### Exercise
From the first entry to the last, repeat the listing exactly.

### Material for the task
=======

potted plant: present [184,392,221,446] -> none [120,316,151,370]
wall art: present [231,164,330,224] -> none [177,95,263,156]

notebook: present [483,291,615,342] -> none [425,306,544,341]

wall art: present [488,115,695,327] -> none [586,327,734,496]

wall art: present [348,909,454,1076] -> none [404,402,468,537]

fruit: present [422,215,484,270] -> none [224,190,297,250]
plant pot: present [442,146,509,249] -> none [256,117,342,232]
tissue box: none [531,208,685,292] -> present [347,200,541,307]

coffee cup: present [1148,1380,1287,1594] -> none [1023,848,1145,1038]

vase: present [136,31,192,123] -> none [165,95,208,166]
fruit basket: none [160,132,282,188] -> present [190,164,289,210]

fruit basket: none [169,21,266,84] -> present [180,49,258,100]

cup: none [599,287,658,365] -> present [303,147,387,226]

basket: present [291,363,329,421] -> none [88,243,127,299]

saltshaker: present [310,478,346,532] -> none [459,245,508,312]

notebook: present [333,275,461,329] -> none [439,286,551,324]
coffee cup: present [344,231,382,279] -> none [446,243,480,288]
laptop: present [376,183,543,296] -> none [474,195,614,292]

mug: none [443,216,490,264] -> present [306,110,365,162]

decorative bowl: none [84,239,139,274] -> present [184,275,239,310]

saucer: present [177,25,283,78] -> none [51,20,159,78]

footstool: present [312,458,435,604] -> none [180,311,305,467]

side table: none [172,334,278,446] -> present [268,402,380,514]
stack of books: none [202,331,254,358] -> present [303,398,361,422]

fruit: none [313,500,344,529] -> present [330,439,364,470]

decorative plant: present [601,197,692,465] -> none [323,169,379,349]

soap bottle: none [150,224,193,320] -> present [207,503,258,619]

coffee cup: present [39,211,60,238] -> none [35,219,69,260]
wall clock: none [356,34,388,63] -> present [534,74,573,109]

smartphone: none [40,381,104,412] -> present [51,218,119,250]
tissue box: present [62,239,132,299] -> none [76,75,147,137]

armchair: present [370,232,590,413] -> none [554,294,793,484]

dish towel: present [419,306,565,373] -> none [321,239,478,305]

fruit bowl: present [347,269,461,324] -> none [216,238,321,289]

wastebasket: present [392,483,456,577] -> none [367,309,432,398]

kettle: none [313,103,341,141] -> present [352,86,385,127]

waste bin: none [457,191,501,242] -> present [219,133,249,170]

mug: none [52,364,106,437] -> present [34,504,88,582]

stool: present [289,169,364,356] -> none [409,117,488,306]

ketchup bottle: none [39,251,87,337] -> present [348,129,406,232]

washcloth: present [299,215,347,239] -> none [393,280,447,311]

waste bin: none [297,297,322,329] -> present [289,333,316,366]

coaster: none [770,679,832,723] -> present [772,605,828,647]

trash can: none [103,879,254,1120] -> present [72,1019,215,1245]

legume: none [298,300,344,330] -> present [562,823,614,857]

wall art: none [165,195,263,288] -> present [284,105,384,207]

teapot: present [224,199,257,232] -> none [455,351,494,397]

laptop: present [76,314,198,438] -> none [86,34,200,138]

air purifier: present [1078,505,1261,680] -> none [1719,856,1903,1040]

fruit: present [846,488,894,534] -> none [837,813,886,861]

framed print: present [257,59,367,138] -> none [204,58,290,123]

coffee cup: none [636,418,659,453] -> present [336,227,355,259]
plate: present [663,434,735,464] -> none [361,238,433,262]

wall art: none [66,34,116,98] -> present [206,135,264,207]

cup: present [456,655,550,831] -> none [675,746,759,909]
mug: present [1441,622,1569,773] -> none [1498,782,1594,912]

=======

### Exercise response
potted plant: present [184,392,221,446] -> none [120,316,151,370]
wall art: present [231,164,330,224] -> none [177,95,263,156]

notebook: present [483,291,615,342] -> none [425,306,544,341]

wall art: present [488,115,695,327] -> none [586,327,734,496]

wall art: present [348,909,454,1076] -> none [404,402,468,537]

fruit: present [422,215,484,270] -> none [224,190,297,250]
plant pot: present [442,146,509,249] -> none [256,117,342,232]
tissue box: none [531,208,685,292] -> present [347,200,541,307]

coffee cup: present [1148,1380,1287,1594] -> none [1023,848,1145,1038]

vase: present [136,31,192,123] -> none [165,95,208,166]
fruit basket: none [160,132,282,188] -> present [190,164,289,210]

fruit basket: none [169,21,266,84] -> present [180,49,258,100]

cup: none [599,287,658,365] -> present [303,147,387,226]

basket: present [291,363,329,421] -> none [88,243,127,299]

saltshaker: present [310,478,346,532] -> none [459,245,508,312]

notebook: present [333,275,461,329] -> none [439,286,551,324]
coffee cup: present [344,231,382,279] -> none [446,243,480,288]
laptop: present [376,183,543,296] -> none [474,195,614,292]

mug: none [443,216,490,264] -> present [306,110,365,162]

decorative bowl: none [84,239,139,274] -> present [184,275,239,310]

saucer: present [177,25,283,78] -> none [51,20,159,78]

footstool: present [312,458,435,604] -> none [180,311,305,467]

side table: none [172,334,278,446] -> present [268,402,380,514]
stack of books: none [202,331,254,358] -> present [303,398,361,422]

fruit: none [313,500,344,529] -> present [330,439,364,470]

decorative plant: present [601,197,692,465] -> none [323,169,379,349]

soap bottle: none [150,224,193,320] -> present [207,503,258,619]

coffee cup: present [39,211,60,238] -> none [35,219,69,260]
wall clock: none [356,34,388,63] -> present [534,74,573,109]

smartphone: none [40,381,104,412] -> present [51,218,119,250]
tissue box: present [62,239,132,299] -> none [76,75,147,137]

armchair: present [370,232,590,413] -> none [554,294,793,484]

dish towel: present [419,306,565,373] -> none [321,239,478,305]

fruit bowl: present [347,269,461,324] -> none [216,238,321,289]

wastebasket: present [392,483,456,577] -> none [367,309,432,398]

kettle: none [313,103,341,141] -> present [352,86,385,127]

waste bin: none [457,191,501,242] -> present [219,133,249,170]

mug: none [52,364,106,437] -> present [34,504,88,582]

stool: present [289,169,364,356] -> none [409,117,488,306]

ketchup bottle: none [39,251,87,337] -> present [348,129,406,232]

washcloth: present [299,215,347,239] -> none [393,280,447,311]

waste bin: none [297,297,322,329] -> present [289,333,316,366]

coaster: none [770,679,832,723] -> present [772,605,828,647]

trash can: none [103,879,254,1120] -> present [72,1019,215,1245]

legume: none [298,300,344,330] -> present [562,823,614,857]

wall art: none [165,195,263,288] -> present [284,105,384,207]

teapot: present [224,199,257,232] -> none [455,351,494,397]

laptop: present [76,314,198,438] -> none [86,34,200,138]

air purifier: present [1078,505,1261,680] -> none [1719,856,1903,1040]

fruit: present [846,488,894,534] -> none [837,813,886,861]

framed print: present [257,59,367,138] -> none [204,58,290,123]

coffee cup: none [636,418,659,453] -> present [336,227,355,259]
plate: present [663,434,735,464] -> none [361,238,433,262]

wall art: none [66,34,116,98] -> present [206,135,264,207]

cup: present [456,655,550,831] -> none [675,746,759,909]
mug: present [1441,622,1569,773] -> none [1498,782,1594,912]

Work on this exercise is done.